--- Material supplied ---

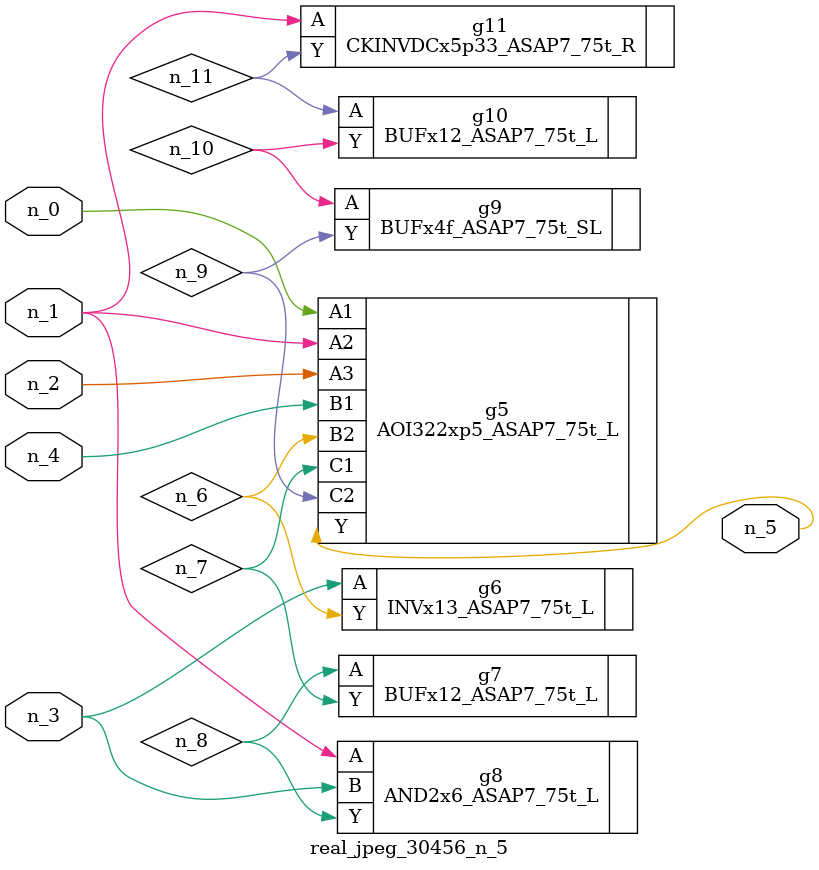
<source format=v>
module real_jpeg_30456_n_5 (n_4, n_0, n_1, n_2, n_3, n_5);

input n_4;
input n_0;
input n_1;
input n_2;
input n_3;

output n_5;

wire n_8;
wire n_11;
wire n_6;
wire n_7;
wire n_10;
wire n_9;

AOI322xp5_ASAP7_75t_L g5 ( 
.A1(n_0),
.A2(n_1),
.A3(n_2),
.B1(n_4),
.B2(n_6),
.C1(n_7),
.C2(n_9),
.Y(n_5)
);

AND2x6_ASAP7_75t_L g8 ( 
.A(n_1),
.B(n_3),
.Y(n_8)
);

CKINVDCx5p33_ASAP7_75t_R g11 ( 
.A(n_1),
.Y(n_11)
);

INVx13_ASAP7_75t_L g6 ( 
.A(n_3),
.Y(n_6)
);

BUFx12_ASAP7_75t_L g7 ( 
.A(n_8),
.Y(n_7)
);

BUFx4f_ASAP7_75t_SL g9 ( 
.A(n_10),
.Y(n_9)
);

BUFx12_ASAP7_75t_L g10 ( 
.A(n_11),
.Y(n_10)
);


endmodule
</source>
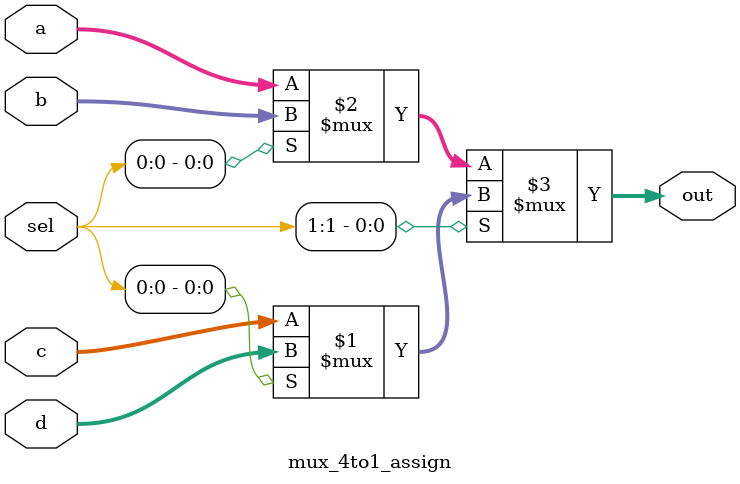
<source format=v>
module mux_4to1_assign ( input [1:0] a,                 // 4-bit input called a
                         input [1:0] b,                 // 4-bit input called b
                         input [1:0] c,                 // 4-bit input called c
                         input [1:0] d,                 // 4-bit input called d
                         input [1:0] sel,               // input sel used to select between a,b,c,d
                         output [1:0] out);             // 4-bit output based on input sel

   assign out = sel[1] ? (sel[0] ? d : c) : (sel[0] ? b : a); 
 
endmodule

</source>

---
--- Material supplied ---

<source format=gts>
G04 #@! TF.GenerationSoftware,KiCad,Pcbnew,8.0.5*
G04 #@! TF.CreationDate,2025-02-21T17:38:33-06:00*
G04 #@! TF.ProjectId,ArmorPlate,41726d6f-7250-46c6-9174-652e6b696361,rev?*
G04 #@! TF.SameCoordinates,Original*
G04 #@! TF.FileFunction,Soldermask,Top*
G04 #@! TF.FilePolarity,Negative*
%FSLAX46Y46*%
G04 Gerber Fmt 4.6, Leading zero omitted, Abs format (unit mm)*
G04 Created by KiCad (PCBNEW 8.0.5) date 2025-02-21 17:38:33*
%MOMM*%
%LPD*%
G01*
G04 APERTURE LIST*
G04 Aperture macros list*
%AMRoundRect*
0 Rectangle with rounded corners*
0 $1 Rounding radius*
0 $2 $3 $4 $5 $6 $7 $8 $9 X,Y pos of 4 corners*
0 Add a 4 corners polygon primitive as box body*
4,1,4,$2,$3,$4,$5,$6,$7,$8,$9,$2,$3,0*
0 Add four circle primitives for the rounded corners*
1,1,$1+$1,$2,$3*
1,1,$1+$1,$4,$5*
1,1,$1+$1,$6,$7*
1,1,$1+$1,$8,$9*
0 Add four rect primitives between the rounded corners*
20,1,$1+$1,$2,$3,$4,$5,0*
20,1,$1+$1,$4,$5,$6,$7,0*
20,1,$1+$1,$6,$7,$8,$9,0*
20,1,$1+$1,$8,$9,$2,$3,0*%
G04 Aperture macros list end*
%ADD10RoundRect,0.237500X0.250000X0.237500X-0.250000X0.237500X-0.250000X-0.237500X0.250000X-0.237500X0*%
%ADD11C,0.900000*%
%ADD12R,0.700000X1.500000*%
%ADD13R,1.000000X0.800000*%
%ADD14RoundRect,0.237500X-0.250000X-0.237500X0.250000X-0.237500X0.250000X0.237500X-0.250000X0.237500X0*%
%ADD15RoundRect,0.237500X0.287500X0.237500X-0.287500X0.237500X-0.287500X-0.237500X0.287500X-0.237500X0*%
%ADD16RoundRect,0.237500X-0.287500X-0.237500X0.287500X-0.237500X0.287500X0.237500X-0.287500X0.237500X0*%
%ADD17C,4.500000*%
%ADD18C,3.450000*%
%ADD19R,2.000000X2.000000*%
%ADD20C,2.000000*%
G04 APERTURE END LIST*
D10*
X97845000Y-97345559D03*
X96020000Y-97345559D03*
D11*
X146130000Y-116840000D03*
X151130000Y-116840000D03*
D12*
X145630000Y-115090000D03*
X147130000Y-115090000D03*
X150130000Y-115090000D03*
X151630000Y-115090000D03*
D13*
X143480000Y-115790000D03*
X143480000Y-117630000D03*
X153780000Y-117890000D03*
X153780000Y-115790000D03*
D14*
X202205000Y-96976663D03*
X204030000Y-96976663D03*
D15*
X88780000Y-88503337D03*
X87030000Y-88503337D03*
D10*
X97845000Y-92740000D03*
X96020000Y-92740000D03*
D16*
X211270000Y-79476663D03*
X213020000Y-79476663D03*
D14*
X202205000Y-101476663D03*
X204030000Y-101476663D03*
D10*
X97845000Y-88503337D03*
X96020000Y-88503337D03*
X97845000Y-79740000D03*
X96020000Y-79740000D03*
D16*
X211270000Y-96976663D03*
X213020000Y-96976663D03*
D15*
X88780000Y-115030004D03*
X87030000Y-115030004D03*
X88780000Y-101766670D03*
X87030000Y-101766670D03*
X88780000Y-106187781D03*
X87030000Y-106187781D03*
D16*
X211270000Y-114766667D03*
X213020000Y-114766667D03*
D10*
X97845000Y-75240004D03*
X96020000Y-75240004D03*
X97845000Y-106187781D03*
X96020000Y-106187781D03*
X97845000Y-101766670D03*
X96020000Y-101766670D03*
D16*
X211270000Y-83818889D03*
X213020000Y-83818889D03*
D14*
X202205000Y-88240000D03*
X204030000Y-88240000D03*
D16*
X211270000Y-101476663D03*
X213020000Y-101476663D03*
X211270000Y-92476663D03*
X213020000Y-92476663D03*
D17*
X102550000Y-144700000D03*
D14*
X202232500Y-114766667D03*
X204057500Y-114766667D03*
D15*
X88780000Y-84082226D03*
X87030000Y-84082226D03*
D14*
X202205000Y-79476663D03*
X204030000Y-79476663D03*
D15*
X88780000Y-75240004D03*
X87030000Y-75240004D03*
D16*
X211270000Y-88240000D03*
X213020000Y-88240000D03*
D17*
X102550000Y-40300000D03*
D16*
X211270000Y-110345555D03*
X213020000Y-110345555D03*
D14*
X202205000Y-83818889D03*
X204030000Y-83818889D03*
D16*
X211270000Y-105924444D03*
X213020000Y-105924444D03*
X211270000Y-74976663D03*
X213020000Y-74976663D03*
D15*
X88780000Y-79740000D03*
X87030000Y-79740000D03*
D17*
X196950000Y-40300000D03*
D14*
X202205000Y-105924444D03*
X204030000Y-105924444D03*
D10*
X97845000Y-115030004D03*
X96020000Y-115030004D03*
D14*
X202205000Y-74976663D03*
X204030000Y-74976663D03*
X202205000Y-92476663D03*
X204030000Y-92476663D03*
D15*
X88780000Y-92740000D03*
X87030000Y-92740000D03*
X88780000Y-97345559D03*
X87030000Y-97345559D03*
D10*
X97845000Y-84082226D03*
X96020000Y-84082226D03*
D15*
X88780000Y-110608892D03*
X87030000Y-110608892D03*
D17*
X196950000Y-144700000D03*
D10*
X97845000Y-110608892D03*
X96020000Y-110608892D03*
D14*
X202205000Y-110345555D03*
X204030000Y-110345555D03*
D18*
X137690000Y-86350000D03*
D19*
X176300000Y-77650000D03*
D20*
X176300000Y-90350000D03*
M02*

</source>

---
--- Material supplied ---

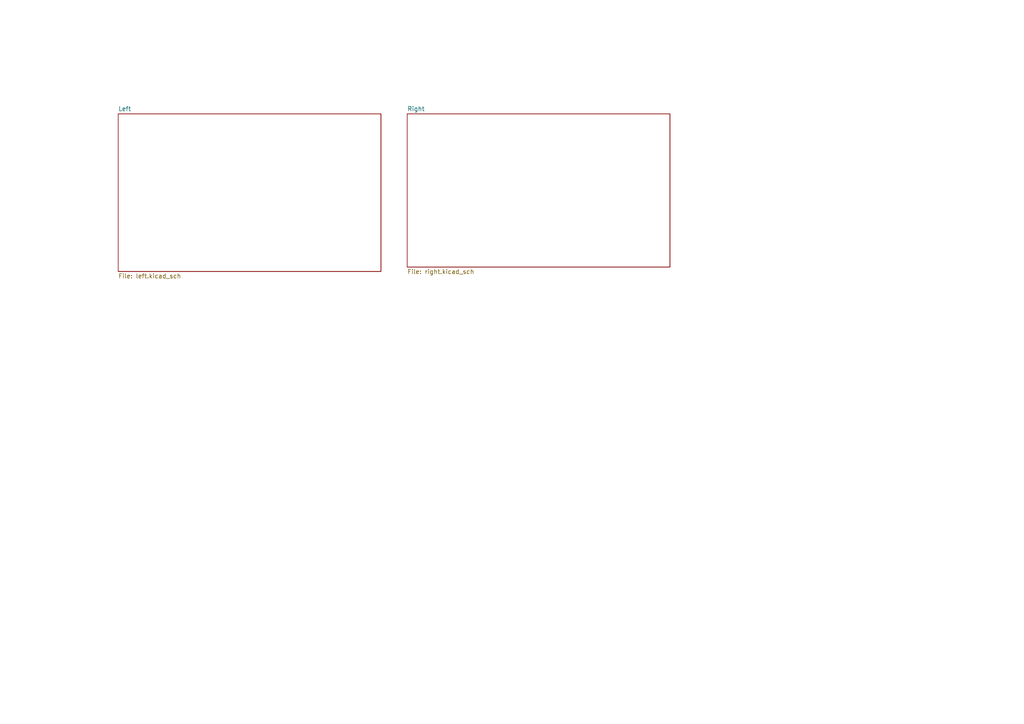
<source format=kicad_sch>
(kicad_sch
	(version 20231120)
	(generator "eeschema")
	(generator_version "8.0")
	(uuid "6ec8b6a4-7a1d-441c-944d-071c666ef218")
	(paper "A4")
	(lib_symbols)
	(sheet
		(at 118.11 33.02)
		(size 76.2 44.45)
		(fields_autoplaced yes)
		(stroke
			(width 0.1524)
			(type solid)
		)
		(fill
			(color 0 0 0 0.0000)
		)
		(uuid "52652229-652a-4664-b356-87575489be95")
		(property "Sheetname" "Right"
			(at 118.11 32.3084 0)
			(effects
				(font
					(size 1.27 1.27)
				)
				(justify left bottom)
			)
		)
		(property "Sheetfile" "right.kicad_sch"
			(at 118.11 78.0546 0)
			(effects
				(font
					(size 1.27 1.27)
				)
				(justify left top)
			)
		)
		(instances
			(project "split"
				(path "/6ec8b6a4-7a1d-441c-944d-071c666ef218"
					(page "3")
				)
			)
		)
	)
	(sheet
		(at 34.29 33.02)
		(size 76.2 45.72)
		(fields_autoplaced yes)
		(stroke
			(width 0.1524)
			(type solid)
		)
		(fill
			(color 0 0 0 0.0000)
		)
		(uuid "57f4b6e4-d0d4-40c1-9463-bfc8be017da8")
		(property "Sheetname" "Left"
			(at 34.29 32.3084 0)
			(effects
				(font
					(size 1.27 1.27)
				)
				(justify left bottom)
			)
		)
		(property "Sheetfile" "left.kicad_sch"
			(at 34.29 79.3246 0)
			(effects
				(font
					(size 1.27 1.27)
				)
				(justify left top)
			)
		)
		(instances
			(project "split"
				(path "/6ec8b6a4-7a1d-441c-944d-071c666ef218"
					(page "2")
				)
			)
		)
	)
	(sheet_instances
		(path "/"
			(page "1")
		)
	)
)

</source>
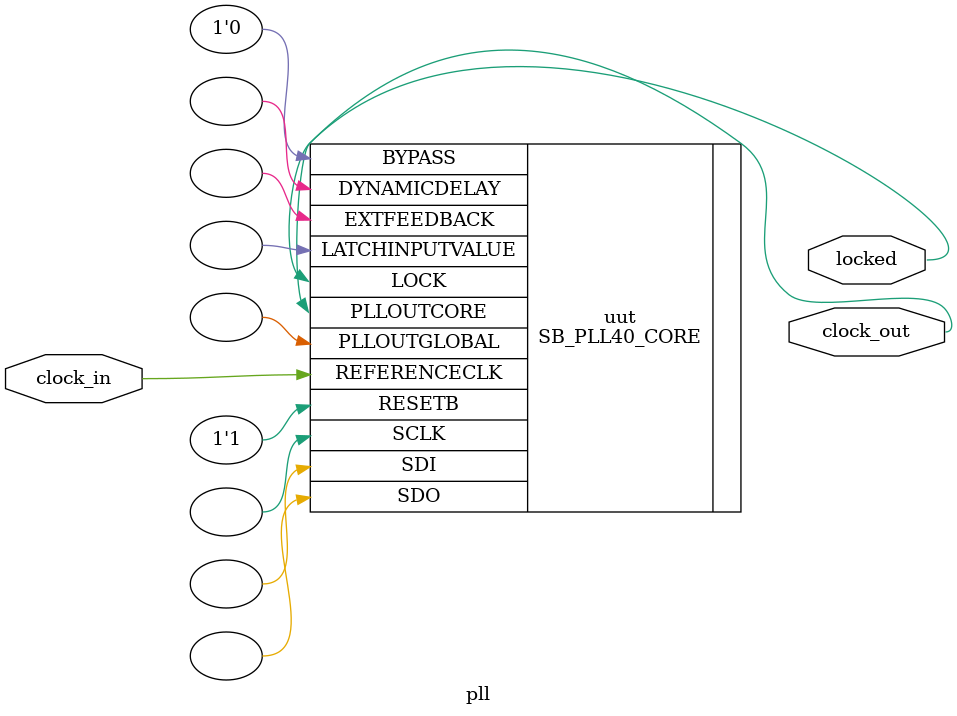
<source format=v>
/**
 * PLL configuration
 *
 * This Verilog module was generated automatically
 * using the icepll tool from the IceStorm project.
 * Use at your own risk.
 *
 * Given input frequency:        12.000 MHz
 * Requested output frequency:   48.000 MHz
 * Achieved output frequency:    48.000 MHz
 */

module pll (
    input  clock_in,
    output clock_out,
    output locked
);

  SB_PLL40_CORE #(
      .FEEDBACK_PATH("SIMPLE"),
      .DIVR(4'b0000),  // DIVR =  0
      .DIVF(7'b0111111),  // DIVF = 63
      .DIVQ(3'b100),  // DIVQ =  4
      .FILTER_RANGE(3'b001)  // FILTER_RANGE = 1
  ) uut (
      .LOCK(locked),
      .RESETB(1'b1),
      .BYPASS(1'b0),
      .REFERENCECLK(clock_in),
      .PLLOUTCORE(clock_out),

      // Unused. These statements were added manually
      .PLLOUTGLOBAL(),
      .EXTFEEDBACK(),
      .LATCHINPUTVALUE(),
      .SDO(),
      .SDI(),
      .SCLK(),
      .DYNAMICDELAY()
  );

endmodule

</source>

---

What is expected — Among the records, find every line with the word "Sheetname" and copy it.

Answer for the task —
		(property "Sheetname" "Right"
		(property "Sheetname" "Left"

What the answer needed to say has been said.